Amazon.com Inc.’s fall sale for Prime subscribers kicked off Tuesday, with the e-commerce giant looking to get a jump on what’s expected to be a humdrum holiday shopping season.
(Bloomberg) — Amazon.com Inc.’s fall sale for Prime subscribers kicked off Tuesday, with the e-commerce giant looking to get a jump on what’s expected to be a humdrum holiday shopping season.
US online sales in November and December will rise 4.8% to $222 billion, according to Adobe Inc., beating last year’s 3.5% growth, but well below the pre-pandemic level of 13% reached in 2019.
Consumers are grappling with stubbornly persistent inflation even as their debt obligations balloon and savings shrink. The resumption of student loan payments, which were suspended during the pandemic, also are expected to weigh on spending.
Penny-pinching will be the prevailing theme during Amazon’s two-day sale, said Adobe analyst Vivek Pandya. He predicts intense comparison shopping as other retailers, including Walmart Inc., seek to draft off the event. The competition, along with unsold inventory, will necessitate deep discounts, Pandya said.
“When you have more retailers coming in [and] people are comparing prices across multiple options, it puts shoppers in the driver’s seat to try to manage costs in this inflationary environment,” he said.
Adobe also predicts that buy-now-pay-later services will hit a record this holiday as increasingly cash-strapped US shoppers struggle with higher prices and rising borrowing costs.
Amazon launched its Prime Day summer sale in 2015 to attract new subscribers, who pay $139 a year for shipping discounts, video streaming and other benefits. The event helps Amazon lock in shoppers before the holidays and deepen its relationship with existing customers by offering them exclusive deals on Amazon gadgets and other products.

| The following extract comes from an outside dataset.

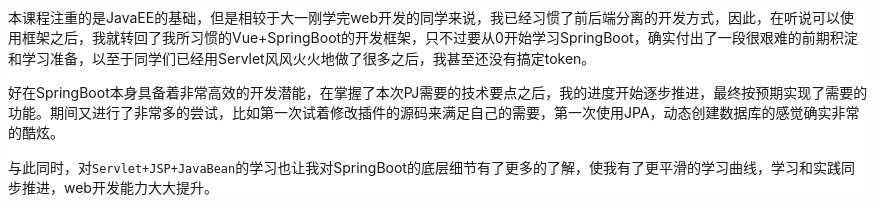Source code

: 本课程注重的是JavaEE的基础，但是相较于大一刚学完web开发的同学来说，我已经习惯了前后端分离的开发方式，因此，在听说可以使用框架之后，我就转回了我所习惯的Vue+SpringBoot的开发框架，只不过要从0开始学习SpringBoot，确实付出了一段很艰难的前期积淀和学习准备，以至于同学们已经用Servlet风风火火地做了很多之后，我甚至还没有搞定token。

好在SpringBoot本身具备着非常高效的开发潜能，在掌握了本次PJ需要的技术要点之后，我的进度开始逐步推进，最终按预期实现了需要的功能。期间又进行了非常多的尝试，比如第一次试着修改插件的源码来满足自己的需要，第一次使用JPA，动态创建数据库的感觉确实非常的酷炫。

与此同时，对`Servlet+JSP+JavaBean`的学习也让我对SpringBoot的底层细节有了更多的了解，使我有了更平滑的学习曲线，学习和实践同步推进，web开发能力大大提升。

The Seattle-based company added a second event last year, called Prime Early Access Sale, that saw shoppers largely shun pricey products and load up on discounted pantry items instead. This year’s fall sale has been renamed Prime Big Deal Days.
During the two-day period, total US online sales will reach $8.1 billion, up 6.1% from a year earlier, according to Adobe.
Consumers seem prepared to start their holiday spending early as long as they deem the discounts sufficiently compelling. Some 64% of shoppers said they’d begin shopping in October this year, up from 53% a year ago, according to a survey conducted by RetailMeNot, which monitors online deals.
About 58% of those surveyed said they’ll shop Amazon’s Big Deal Days and planned to spend $154, which is about $100 less than what those surveyed planned to spend during the Prime Day sale in July.
“People are definitely out there looking,” RetailMeNot editor Kristin McGrath said. “How well these sales do, and how much people actually buy, remains to be determined.”